Now, consider that an additional 10% of the newly introduced defects are propagated to operations and must be closed out via the discrepancy report process. Using $50 per hour as an estimate of the cost to perform the work, each discrepancy caught in test costs $315 (6.29 X $50) to rework and each discrepancy caught in operations costs $2,380 (47.6 X $50) to correct. Multiplying each of these by the 6 DRs comes to a total cost of $16,170. Additionally, the six defects entering operations would result in two hours of network downtime.

Though these costs are important, they pale in comparison to the life-threatening situations that can occur with a serious network failure. One serious incident can endanger the TDRSS fleet, astronauts, or the collection of crucial scientific data.

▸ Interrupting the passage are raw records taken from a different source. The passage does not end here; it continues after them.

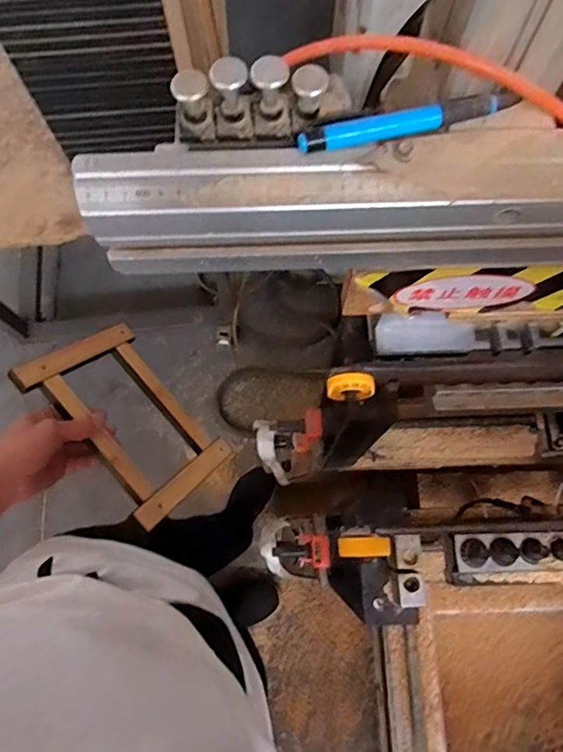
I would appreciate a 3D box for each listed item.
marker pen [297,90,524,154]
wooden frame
[{"bbox_3d":[0.071,-0.139,0.281,0.125,0.013,0.011,-14,73,-2],"label":"marker pen"},{"bbox_3d":[-0.192,0.056,0.650,0.237,0.026,0.179,50,36,-1],"label":"wooden frame"}]

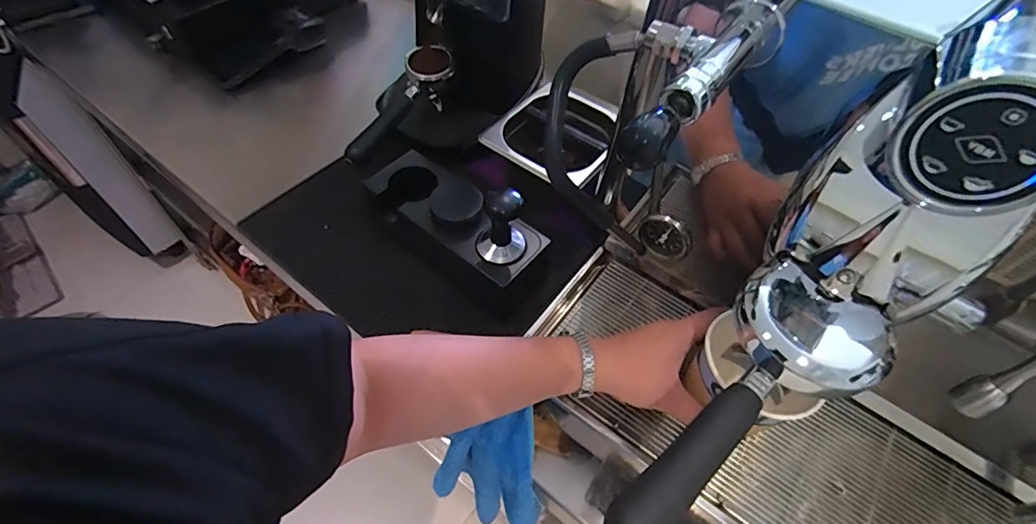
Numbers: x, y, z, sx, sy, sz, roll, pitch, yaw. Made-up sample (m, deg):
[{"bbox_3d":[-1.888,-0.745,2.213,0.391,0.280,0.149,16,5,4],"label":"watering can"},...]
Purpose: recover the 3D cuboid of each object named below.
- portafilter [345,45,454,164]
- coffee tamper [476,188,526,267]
[{"bbox_3d":[-0.168,-0.220,0.684,0.071,0.037,0.205,32,80,17],"label":"portafilter"},{"bbox_3d":[-0.018,-0.041,0.543,0.056,0.077,0.057,4,55,-2],"label":"coffee tamper"}]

From a financial perspective as well, a serious event is much more expensive. Special teams are created to investigate root causes, taking into account all aspects of the ground and space segments. This can be an extensive process involving hundreds, or in the most severe cases, thousands of hours of effort. For example, a single incident that takes 500 hours to resolve at $50 per hour would cost $25,000. Reviewing operational records, NASA found that had they used CodeSonar, one to two significant anomalies (requiring hundreds of hours of work to close) each year might have been prevented.

It is clear that the greatest benefit derived from using CodeSonar is the reduced risk of serious incidents. NASA’s analysis of the return on investment was a useful exercise and proved that the savings in operational costs alone justify the cost of CodeSonar. NASA concluded its analysis with the recommendation that any organization that depends on internally maintained software for mission-critical functions should strongly consider adopting static analysis as part of its product lifecycle.

References

1. NASA. Technology Infusion of CodeSonar into the Space Network Ground Segment (RII07) Final Report.

2. NASA. Technology Infusion of CodeSonar into the Space Network Ground Segment (Technical Briefing).